Dipo mengatakan hingga kini Presiden SBY belum meneken Peraturan Presiden (Perpres) yang mengatur tentang standarisasi tembakau sesuai amanah FCTC. "Sampai saat ini ratifikasi FCTC belum kami terima. Dan tidak ada yang mengatakan Presiden sudah menyetujui ratifikasi FCTC. (Klaim) itu dari Kemenkes atau dari Kementerian Koordinator Kesejahteraan Rakyat," ujar Seskab Dipo Alam di Jakarta, Jumat (7/3).
Menurut Dipo, banyak pertimbangan mengapa Presiden hingga kini belum juga meneken Perpres tersebut. Salah satunya adalah memperhatikan nasib petani tembakau.
Saat ini, jelas Dipo, industri rokok dan tembakau petani sangat penting dalam perekonomian nasional. Dari produk itu, penerimaan negara dari cukai mencapai Rp 110 triliun. Kalau digabung dengan pajak-pajak lain dari industri ini, penerimaan negara bisa mencapai Rp 150 triliun. Menurut Dipo faktor itu yang membuat Presiden tidak akan gegabah meratifikasi FCTC.

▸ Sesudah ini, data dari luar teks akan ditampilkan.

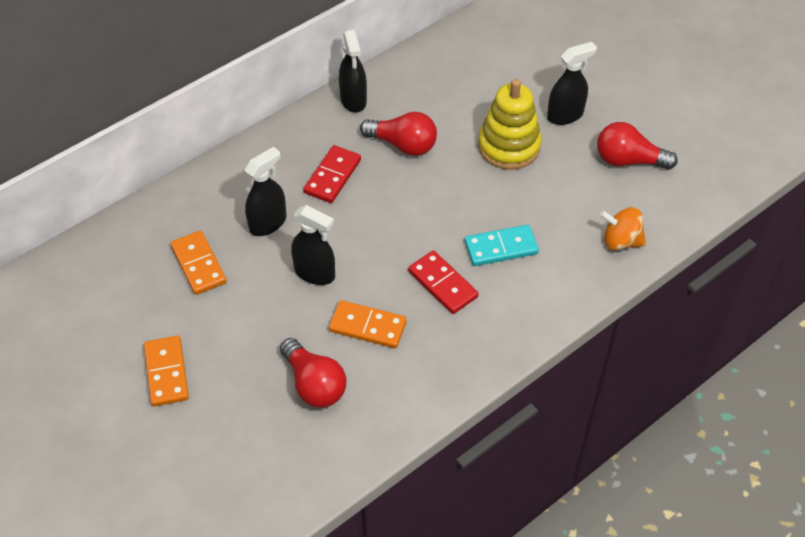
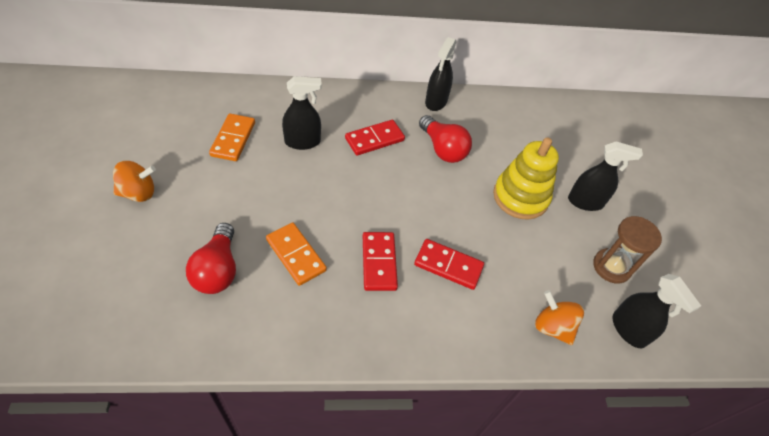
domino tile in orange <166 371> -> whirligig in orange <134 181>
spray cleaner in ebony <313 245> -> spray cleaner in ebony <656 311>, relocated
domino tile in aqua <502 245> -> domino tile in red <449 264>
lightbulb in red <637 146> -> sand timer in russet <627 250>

"Jadi saya hendak luruskan belum ada dan tidak ada yang mengatakan bahwa presiden telah menyetujui untuk ratifikasi daripada FTCT itu," ungkapnya.
Karenanya, Dipo meminta para petani tembakau dan cengkeh tidak khawatir dan tidak melakukan aksi unjuk rasa terkait ratifikasi FCTC ini.
Selain itu, lanjut Dipo, dilihat dari segi kesehatan, masih banyak masalah lain yang lebih membunuh dibandingkan rokok. "Kan, banyak masalah kesehatan yang lebih membunuh saya kira. Contoh seperti penyakit sekarang, stroke, saya kira itu juga banyak," tambahnya.
Diberitakan sebelumnya, Menteri Kesehatan Nafsiah Mboi menyatakan, Presiden sejak awal sudah mendukung ratifikasi FCTC. Namun diakui Nafsiah, dukungan resmi berupa penandatanganan naskah belum dilakukan.